En principe, votre raisonnement n’est pas faux. Vous voulez que s’opère ce qu’on appelle la compensation. La compensation est un mécanisme d’extinction des obligations qui est prévue au Code civil du Québec, aux articles 1672 et suivants. En clair, ce que vous réclamez c’est que votre ami compense ou, dit autrement, réduise votre obligation de rembourser 5,000 $ d’un montant de 4,500 $, qui est le montant de son obligation à lui de vous payer cette somme pour l’achat de votre ancienne voiture. Donc, 4,500 $ de votre dette à vous ne lui serait plus dû, serait alors éteinte (extinction d’une obligation).


La compensation selon le Code civil

Voilà ce que dit le Code civil du Québec (C.c.Q.) à ce sujet :

1672 C.c.Q. Lorsque deux personnes se trouvent réciproquement débitrices et créancières l'une de l'autre, les dettes auxquelles elles sont tenues s'éteignent par compensation jusqu'à concurrence de la moindre.
La compensation ne peut être invoquée contre l'État, mais celui-ci peut s'en prévaloir.

1673 C.c.Q. La compensation s'opère de plein droit dès que coexistent des dettes qui sont l'une et l'autre certaines, liquides et exigibles et qui ont pour objet une somme d'argent ou une certaine quantité de biens fongibles de même espèce.

Une partie peut demander la liquidation judiciaire d'une dette afin de l'opposer en compensation.

1674 C.c.Q. La compensation s'opère même si les dettes ne sont pas payables au même lieu, sauf à tenir compte des frais de délivrance, le cas échéant.

1675 C.c.Q. Le délai de grâce accordé pour le paiement de l'une des dettes ne fait pas obstacle à la compensation.


Vous êtes poursuivi

Mais voilà, votre ami et vous n’arrivez pas à vous entendre. Votre ami prétend que votre voiture n’est qu’une vieille minoune qui tombe toujours en panne, contrairement à ce que vous lui aviez affirmé lorsqu’il l’a acheté.
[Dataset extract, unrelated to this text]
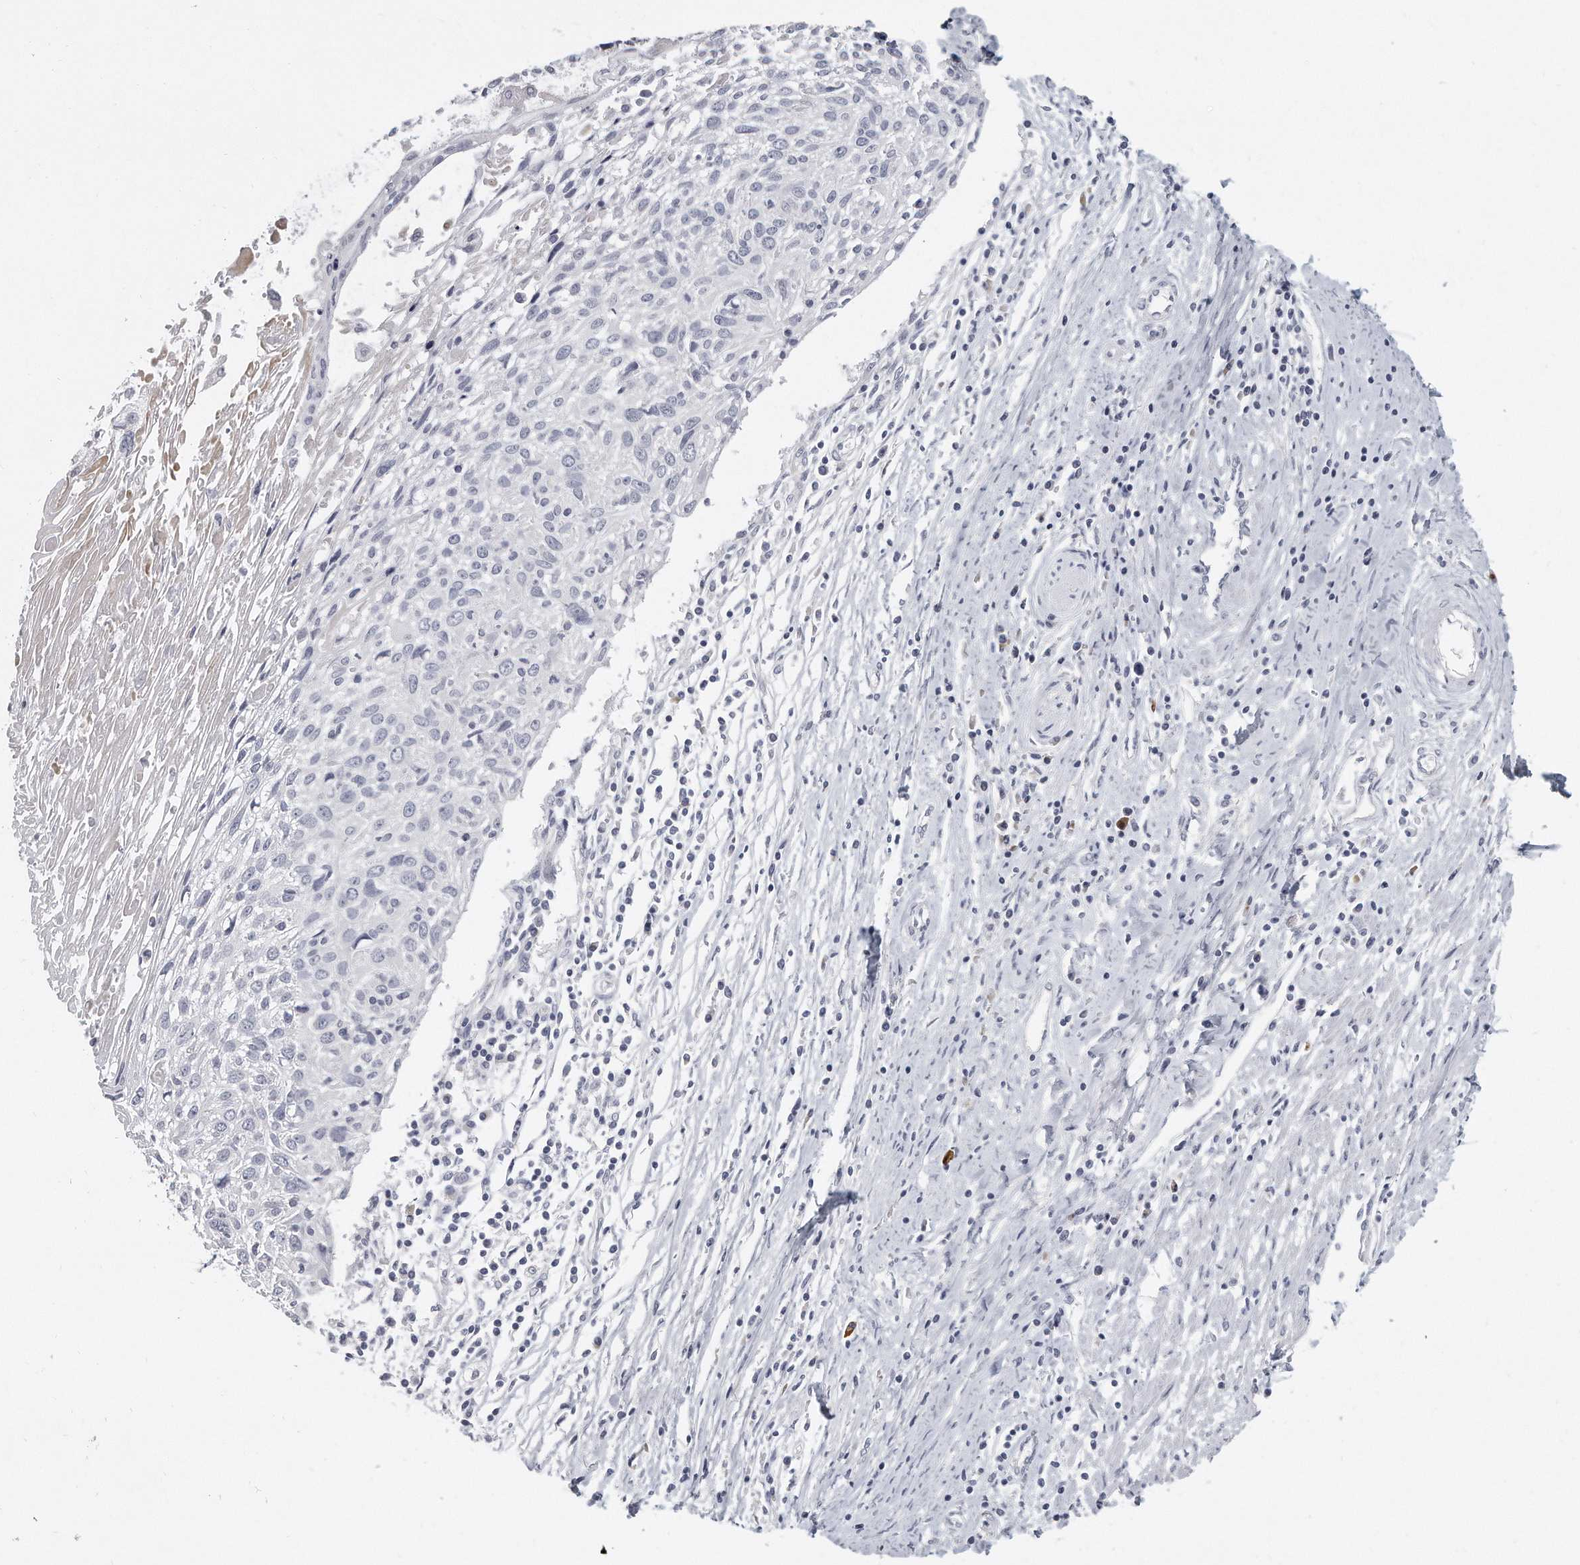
{"staining": {"intensity": "negative", "quantity": "none", "location": "none"}, "tissue": "cervical cancer", "cell_type": "Tumor cells", "image_type": "cancer", "snomed": [{"axis": "morphology", "description": "Squamous cell carcinoma, NOS"}, {"axis": "topography", "description": "Cervix"}], "caption": "The histopathology image exhibits no significant staining in tumor cells of cervical cancer.", "gene": "PLEKHA6", "patient": {"sex": "female", "age": 51}}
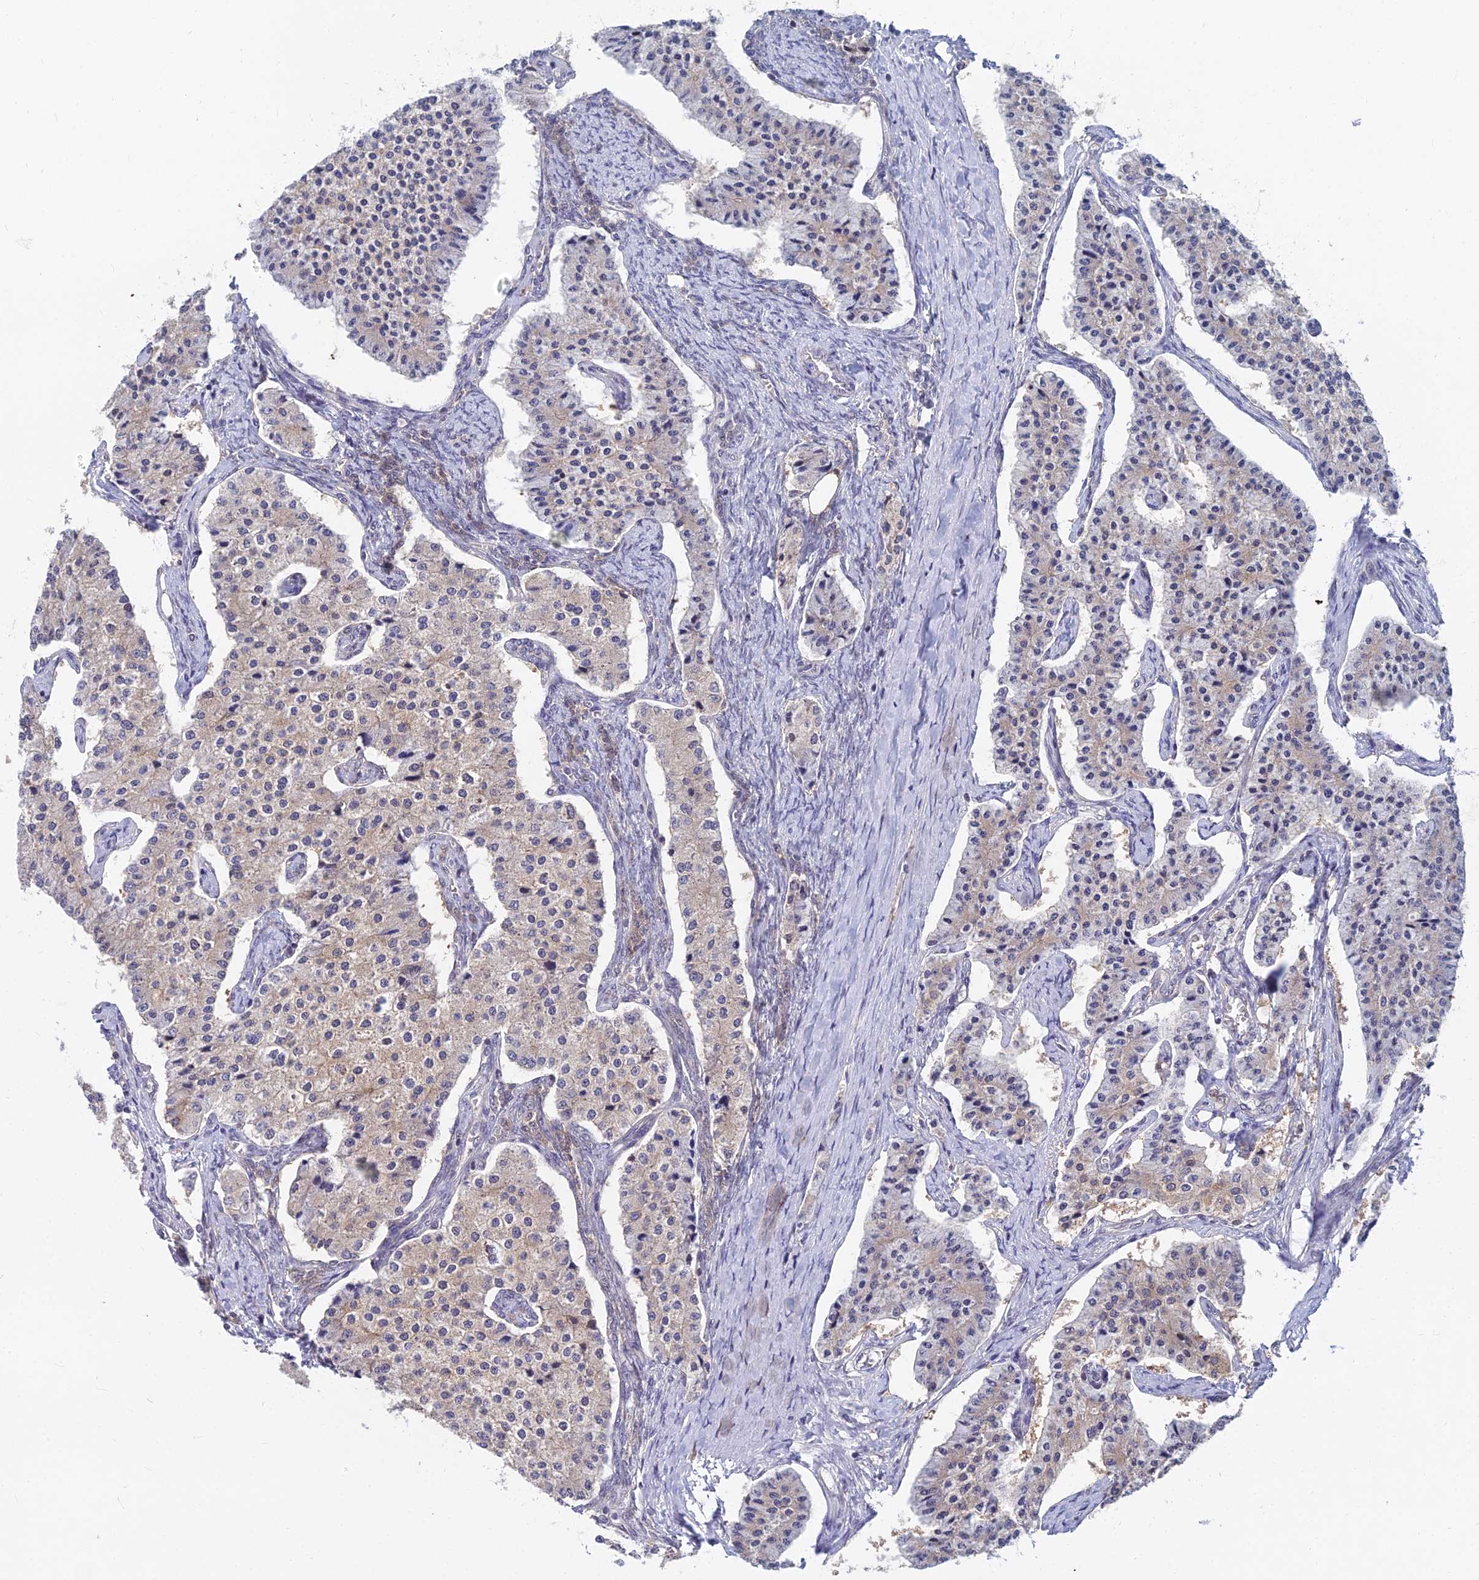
{"staining": {"intensity": "weak", "quantity": "<25%", "location": "cytoplasmic/membranous"}, "tissue": "carcinoid", "cell_type": "Tumor cells", "image_type": "cancer", "snomed": [{"axis": "morphology", "description": "Carcinoid, malignant, NOS"}, {"axis": "topography", "description": "Colon"}], "caption": "The immunohistochemistry photomicrograph has no significant staining in tumor cells of malignant carcinoid tissue.", "gene": "B3GALT4", "patient": {"sex": "female", "age": 52}}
Il considère qu’il ne vous doit rien ou beaucoup moins que 4,500 $. Par conséquent, il ne veut pas réduire sa demande de ce montant.

C’est alors que votre ami décide de vous poursuivre : il a présenté une demande contre vous à la cour; autrement dit, il vous a fait signifier une requête introductive d’instance dans laquelle il demande au tribunal de vous condamner à lui verser les 5,000 $. Pouvez-vous demander que le tribunal tienne compte du fait que votre ami, le demandeur, vous doit 4,500 $ à vous le défendeur dans cette cause ?

Ce que vous réclameriez ici du tribunal c’est qu’il opère compensation entre les deux sommes d’argent : qu’il réduise de 4,500 $ le montant que vous devez à votre ami, de sorte qu’il ne vous resterait que 500 $ à lui rembourser.

La réponse serait non dans le cas exposé ci-dessus et cela, pour des considérations de procédures.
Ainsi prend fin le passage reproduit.